God is sitting at a desk with two versions of The Bible in front of him.
GOD: Come on….think, think.
ANGEL: Hey God, some of us are organizing a volleyball game out there. You wanna join?
GOD: Ah, I can’t, I have to record my philosophy for mankind and there are all these sections that don’t don't quite make sense. I’m stuck between two ways to create the world…I can’t decide which is better.
ANGEL: Oh…well, we need one more for the volleyball tournament. We're all going to play shirtless and laugh in the perfect weather. It's going to look like Top Gun or a beer ad from the same era…
GOD: Boy do I love volleyball, that was refreshing. Time to buckle down. What to do about this Job character. I need to explain why people must sometimes suffer. And it can’t just be that I create a bunch of Leviathans, which is obviously cool but–
ANGEL: Hey God, we're going to play horseshoes. You down?
GOD: That's so cool, but I gotta write this Bible…I can’t slack off again.
ANGEL: Totally. It’s just that we also bought a bouncy house so that while people are not playing horseshoes they can still jump around in the bouncy house. And there’s boxed wine too. And also Fred Astaire will be doing a funny yet deeply moving dance in the bouncy house all cranked up on boxed wine and falling over himself but still it’s like, “wow, Fred Astaire can sure dance.”
GOD: …heck yes.
GOD: Ha, good old Fred. Okay the Pentecost. It's cool that people all went all wild for me, but I’m worried folks could take this too—
ANGEL: Water balloon fight?
God is editing the 20 Commandments.
ANGEL: Hula Hoop rave?
God is writing out his thoughts on sexuality.
ANGEL: Orgy?
God's pen is paused above the passage where Noah gets all fat and is lying drunk in a tent after surviving the flood.

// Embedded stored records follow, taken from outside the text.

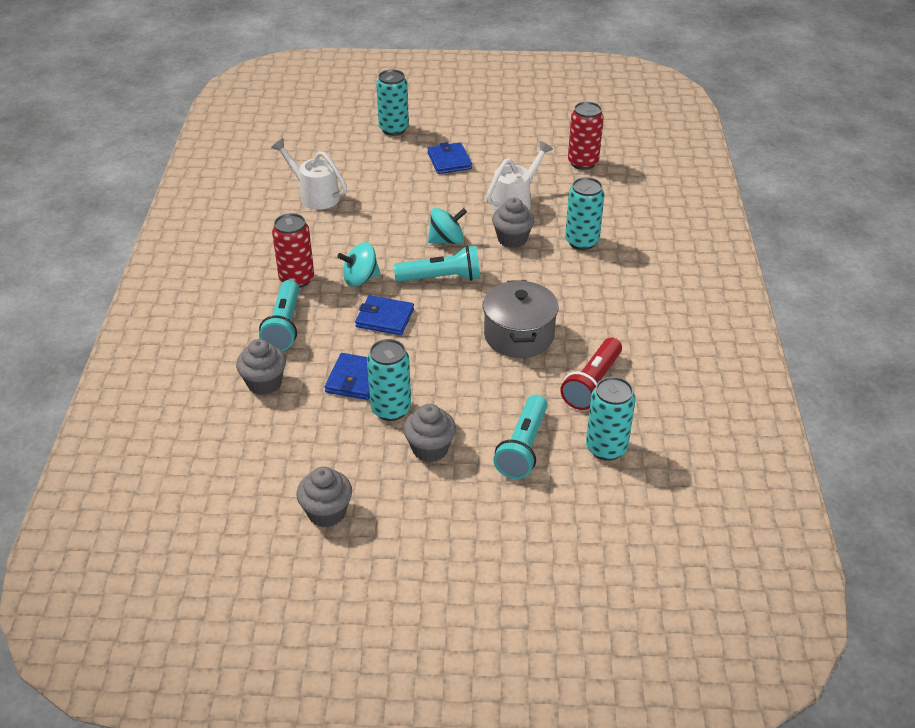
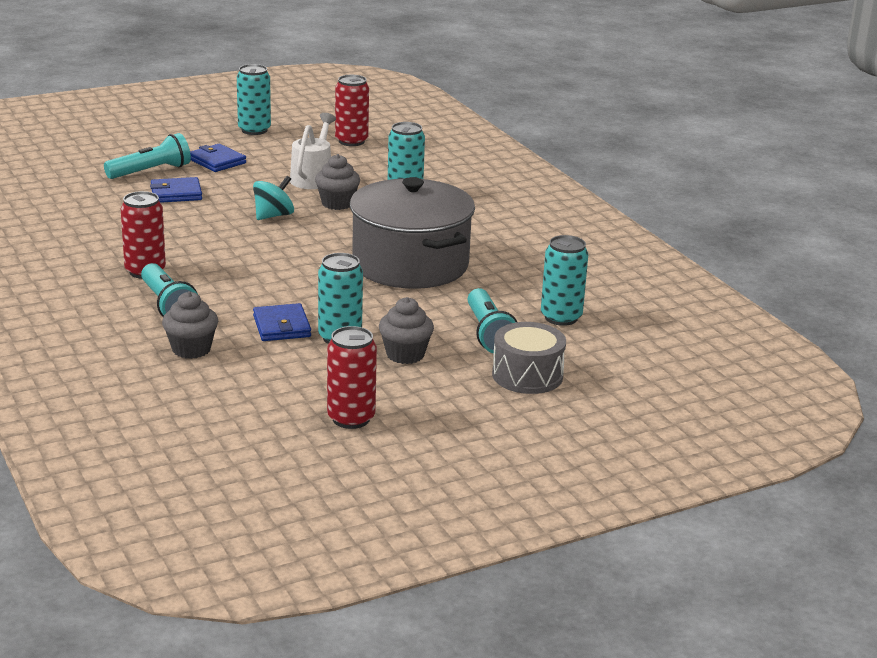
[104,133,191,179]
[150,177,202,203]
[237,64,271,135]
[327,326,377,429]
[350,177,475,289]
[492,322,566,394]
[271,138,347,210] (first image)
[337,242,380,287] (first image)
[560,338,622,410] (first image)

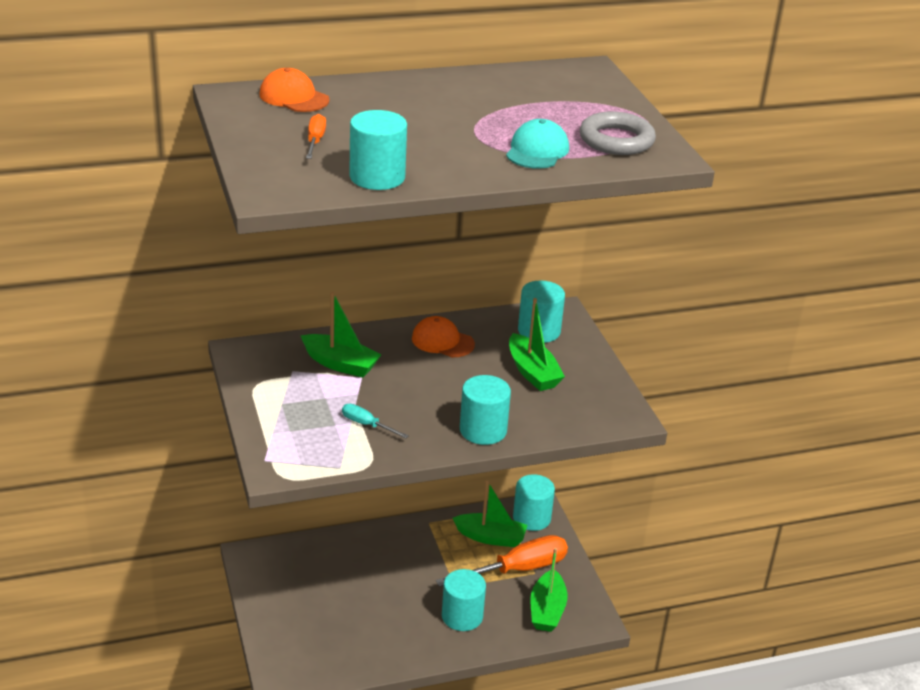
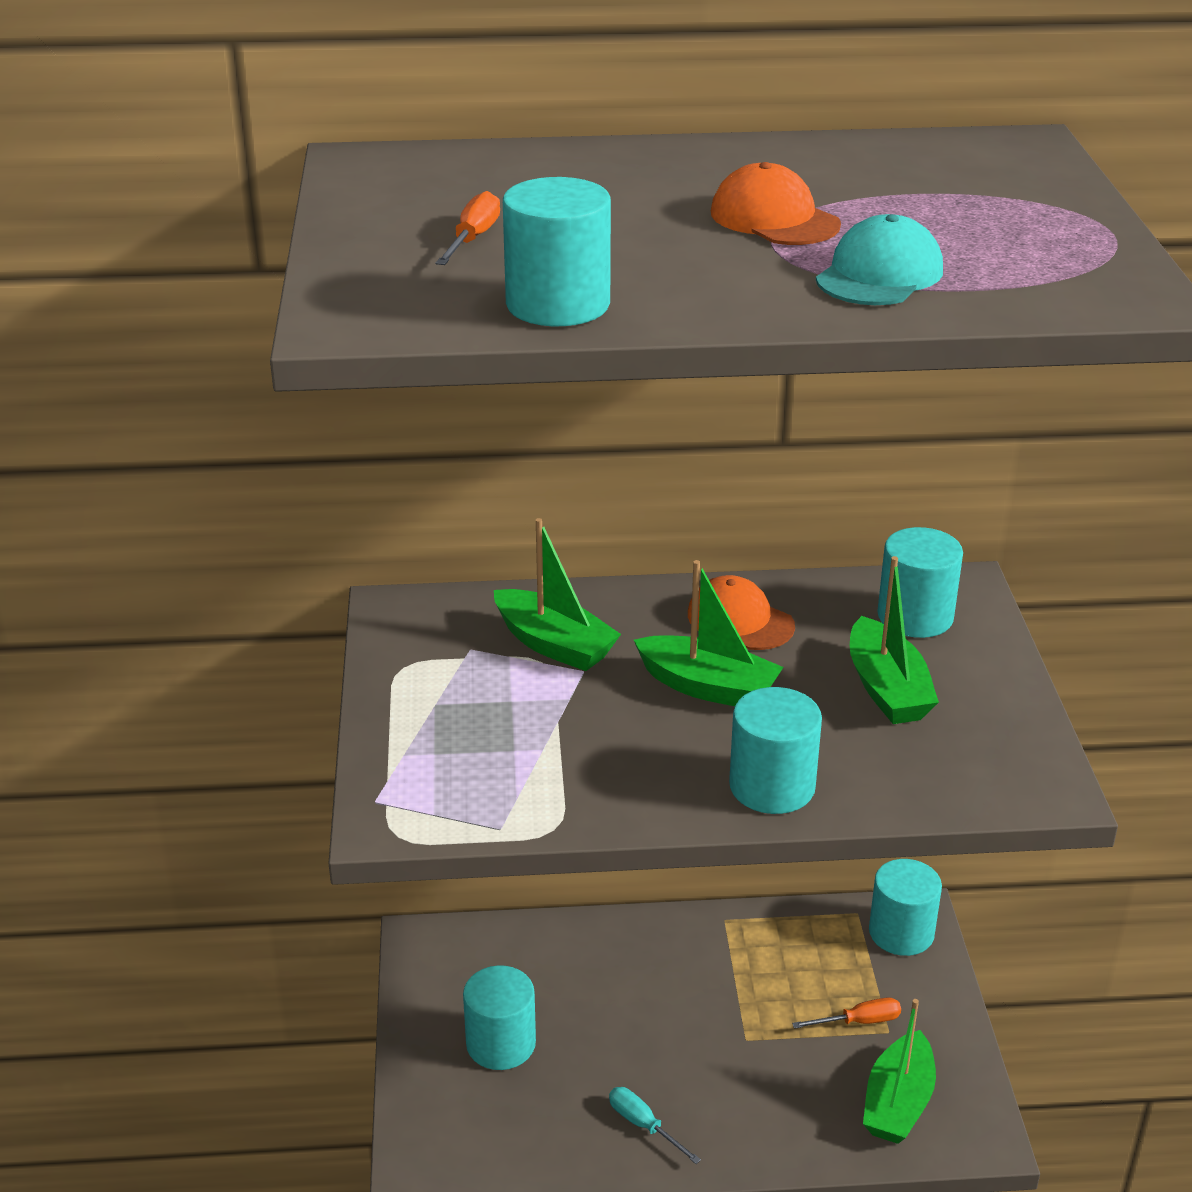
[463,965,536,1070]
[609,1087,701,1164]
[634,560,783,706]
[711,162,841,245]
[792,997,901,1029]
[580,111,656,155] (first image)

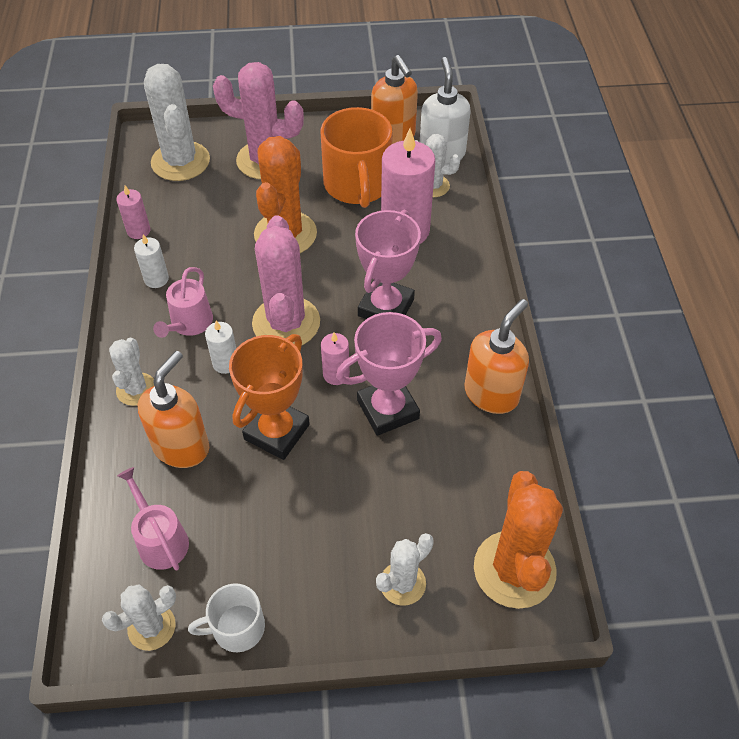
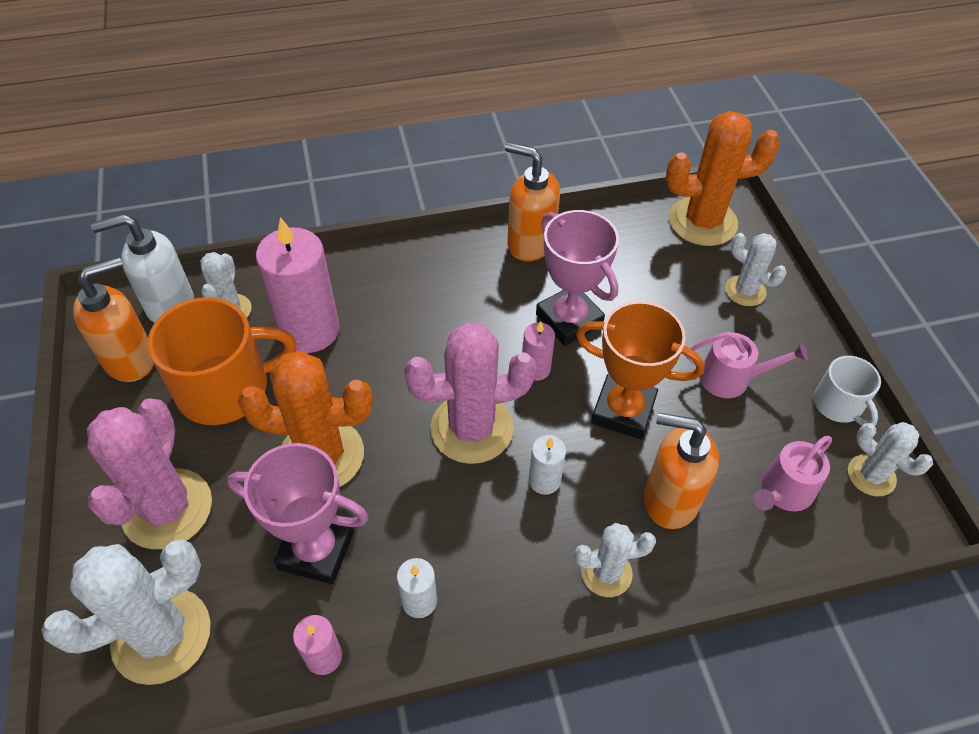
[227,443,369,584]
[686,332,808,398]

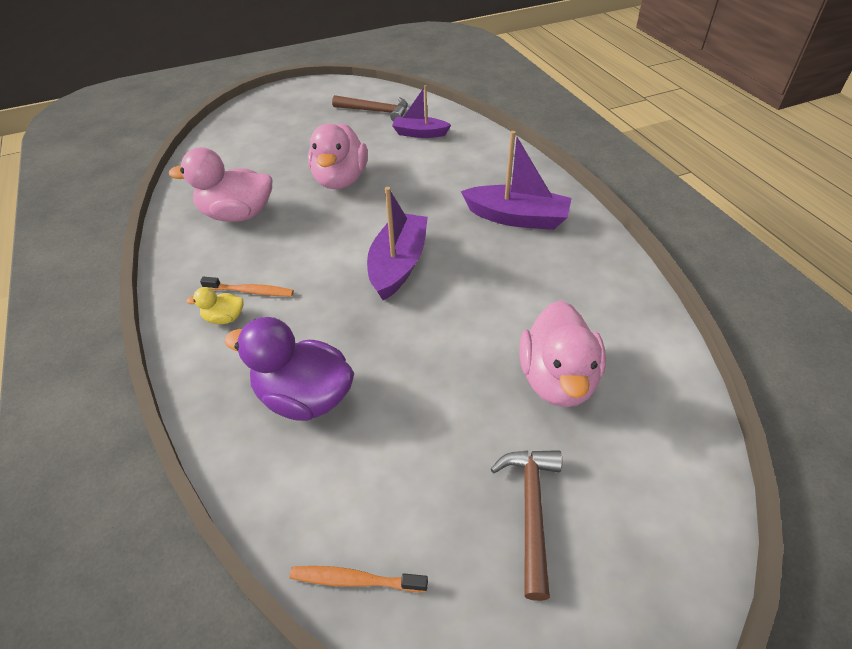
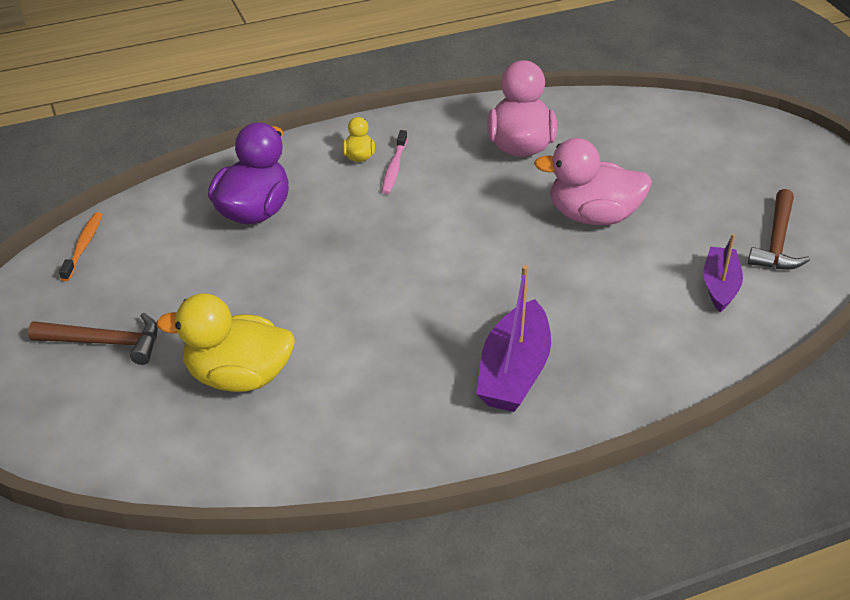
[156,293,295,392]
[382,130,407,194]
[367,187,428,300] (first image)

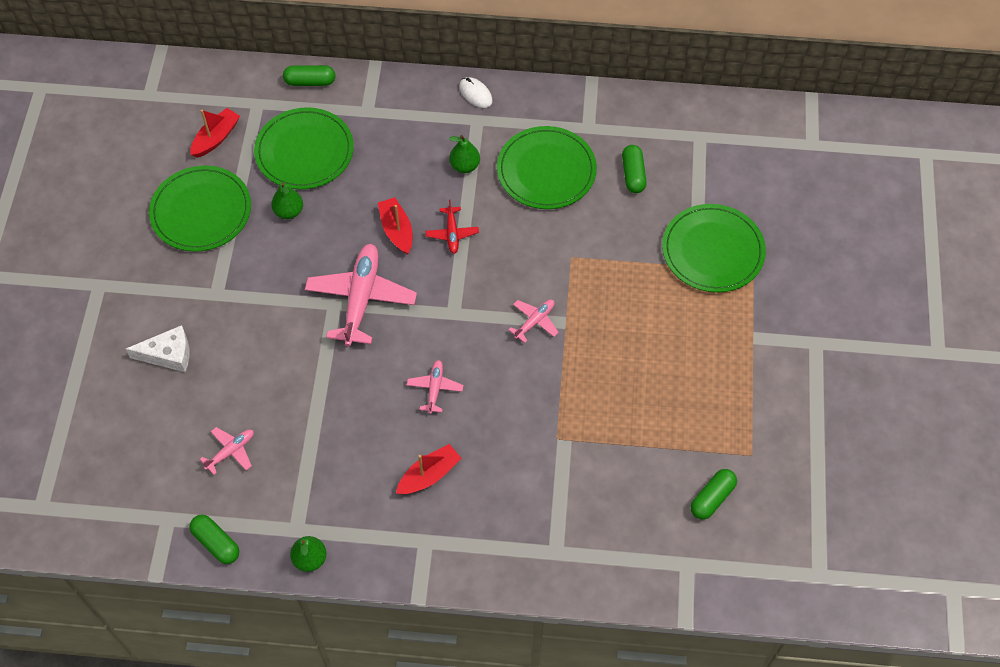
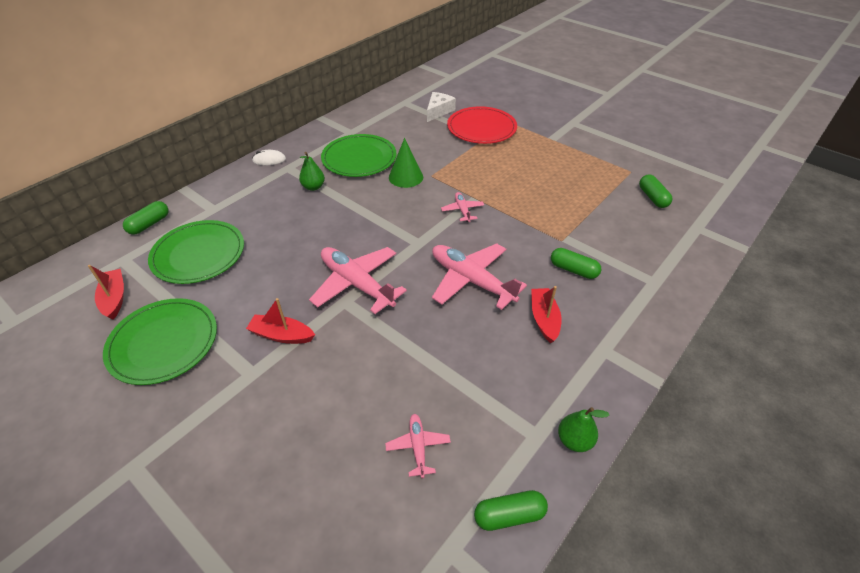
[246,298,315,344]
[389,138,423,188]
[427,92,456,122]
[432,243,527,310]
[447,106,517,144]
[551,248,601,279]
[271,183,303,219] (first image)
[426,200,479,254] (first image)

ANGEL: Gunfight? Because we can’t die and we can have consequence-free gun fights?
GOD: Jesus, I am so far behind.
JESUS: Please stop making me deal with your problems, it’s a really bad example to set for mankind.
ANGEL: Do you wanna go-
GOD: No! I can't do anything else! You guys are a blast, but Heaven can’t just be this perfect place where we have fun all the time. I need to make clear my distinction between hedonistic and higher orders of pleasure in a more concrete manner than just fearing me. Okay?
ANGEL: Roger that, I hear Ya. Jesus, are you coming through?
JESUS: To what?
ANGEL: We were going to play baseball in that field over there as the sun sets. Right there, you can see it right here out of God’s window. We're all going to meet up there and just play baseball and laugh and it’ll look like the embodiment of nostalgia happening in slow motion. And it will feel like that too.
They leave.
GOD: Finally some peace–
God looks out of the window. He sees the perfect pastoral baseball game. His son, Jesus, catches a pop fly and everyone cheers around him and hugs him. God pulls out his pen and writes quickly.
GOD: And…God…is…mysterious…and…all…powerful…fear…him…. Done. Guys! Wait up! I’ll grab Joe Dimaggio!